I need to monitor ignition better. I had the last version bomb out a couple of times, where it wasn’t monitoring tags, nor sending alarms (hasn’t happened in 7.6.4 yet). The fact remains that I need some good indicators to know if Ignition is working.

A few ideas:
Monitor the logs (but not really sure of what to look for)
Monitor the tags (MSSQL - check a few tags for freshness)

I really need to know for sure that:

  1. Ignition is working
  2. Tags are working as expected
  3. Alarms will go out (via Voice and Email)

I can’t be the first person to run into this. What have other people done?

I have a heartbeat in Ignition that is monitored by one of the PLCs, the PLC also monitors an “anyActiveAlarm” bit. If the heartbeat goes down or the “anyActiveAlarm” is on for 30 minutes the PLC activates a local alarm and uses an Alarm Dialer to call out an alarm.

I like the idea of a heartbeat for my projects. You could even set up a timer script to simply write the current time into the database every 5 seconds. Then use whatever (non-Ignition) alarming you want to check how long it’s been since that timestamp and send out an alarm.

I have win911 running with ignition. it has heartbeat watchdog functionality built in. essentially, it looks at the tag you tell it, and if that doesnt change in the set amount of time that you set the watchdog for it will call you up.

The cool thing is that my opc server has a seconds tag, so I have ignition write that tag to the database and using the kepware db to opc interface I have win911 monitor it.

so essentially I am monitoring the complete health of my system by looking at that one tag. the opc server has to be running for that tag to change. the opc connectivity between ignition and the opc server has to be up. the database has to be up for ignition to write the tag value for win911 to see it thru the db to opc interface. so every aspect of the system has to work correctly.

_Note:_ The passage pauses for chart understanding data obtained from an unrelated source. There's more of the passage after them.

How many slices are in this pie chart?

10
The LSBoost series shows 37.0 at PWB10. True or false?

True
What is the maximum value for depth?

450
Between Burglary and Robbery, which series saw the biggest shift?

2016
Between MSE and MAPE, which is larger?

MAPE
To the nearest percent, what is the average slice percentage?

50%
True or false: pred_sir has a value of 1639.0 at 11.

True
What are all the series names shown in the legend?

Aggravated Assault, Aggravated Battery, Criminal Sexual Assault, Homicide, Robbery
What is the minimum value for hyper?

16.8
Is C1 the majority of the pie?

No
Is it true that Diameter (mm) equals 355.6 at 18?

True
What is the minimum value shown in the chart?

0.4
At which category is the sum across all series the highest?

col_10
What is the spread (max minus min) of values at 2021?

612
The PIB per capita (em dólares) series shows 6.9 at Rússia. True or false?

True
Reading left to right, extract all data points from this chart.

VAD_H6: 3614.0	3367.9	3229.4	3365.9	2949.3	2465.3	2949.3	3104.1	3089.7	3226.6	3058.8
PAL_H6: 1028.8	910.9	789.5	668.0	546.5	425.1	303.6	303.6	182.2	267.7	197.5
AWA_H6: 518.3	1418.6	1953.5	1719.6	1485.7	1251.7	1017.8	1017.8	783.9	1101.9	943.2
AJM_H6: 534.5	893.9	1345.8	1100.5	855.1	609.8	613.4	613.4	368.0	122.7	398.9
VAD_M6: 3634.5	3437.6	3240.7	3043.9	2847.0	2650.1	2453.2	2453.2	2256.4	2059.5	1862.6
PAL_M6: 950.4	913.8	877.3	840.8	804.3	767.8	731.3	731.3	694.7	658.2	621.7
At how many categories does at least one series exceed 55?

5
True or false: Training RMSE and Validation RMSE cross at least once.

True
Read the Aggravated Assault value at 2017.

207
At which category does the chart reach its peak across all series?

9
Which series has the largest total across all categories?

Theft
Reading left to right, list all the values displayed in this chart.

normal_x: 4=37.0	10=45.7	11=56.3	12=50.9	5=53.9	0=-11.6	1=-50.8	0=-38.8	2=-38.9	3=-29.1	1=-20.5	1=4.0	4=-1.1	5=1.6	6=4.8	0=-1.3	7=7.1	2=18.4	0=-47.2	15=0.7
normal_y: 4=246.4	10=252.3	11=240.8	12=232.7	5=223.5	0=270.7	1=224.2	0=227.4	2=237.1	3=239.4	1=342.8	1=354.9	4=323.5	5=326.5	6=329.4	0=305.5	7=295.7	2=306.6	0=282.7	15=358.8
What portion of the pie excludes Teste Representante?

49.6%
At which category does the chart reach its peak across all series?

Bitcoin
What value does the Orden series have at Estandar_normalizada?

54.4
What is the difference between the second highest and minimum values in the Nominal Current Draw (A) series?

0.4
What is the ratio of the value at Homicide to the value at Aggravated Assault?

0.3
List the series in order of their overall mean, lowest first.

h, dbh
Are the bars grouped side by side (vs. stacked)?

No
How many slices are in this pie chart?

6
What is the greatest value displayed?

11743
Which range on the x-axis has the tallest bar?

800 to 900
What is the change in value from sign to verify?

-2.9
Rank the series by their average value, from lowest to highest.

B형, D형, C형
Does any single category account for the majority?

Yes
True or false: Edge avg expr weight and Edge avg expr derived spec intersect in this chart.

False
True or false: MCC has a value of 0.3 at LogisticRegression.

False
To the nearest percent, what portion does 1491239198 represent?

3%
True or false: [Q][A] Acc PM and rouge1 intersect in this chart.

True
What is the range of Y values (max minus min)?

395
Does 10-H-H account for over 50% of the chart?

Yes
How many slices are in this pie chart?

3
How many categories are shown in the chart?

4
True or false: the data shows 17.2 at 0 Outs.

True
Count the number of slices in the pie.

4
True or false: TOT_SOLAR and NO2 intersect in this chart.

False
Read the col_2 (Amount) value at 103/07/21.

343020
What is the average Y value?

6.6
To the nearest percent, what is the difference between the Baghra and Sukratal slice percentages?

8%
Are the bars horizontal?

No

we have also instituted some other neat things like sending out an alarm email every hour and having a python script go out and check to verify that that alarm email is being sent out every hour. that way if alarming ceases we can get notified on that.

some other things we have done is write scripts that check comm status on our devices. we have some pretty large systems, so we might have 50 or so serial devices behind 1 ip address. we go out and check and verify that we dont have large amounts of devices in comm failure. emails get sent out if there are any problems.

Our opc server hands us a last good poll time. another thing that I do is check to see if that last poll time goes past say 3 hours from now. If it does then I generate an email telling which device is down, how long its been down, and when the event occured.

so there are alot of things you can do to monitor system health, especially if your opc server gives you good comm statistics.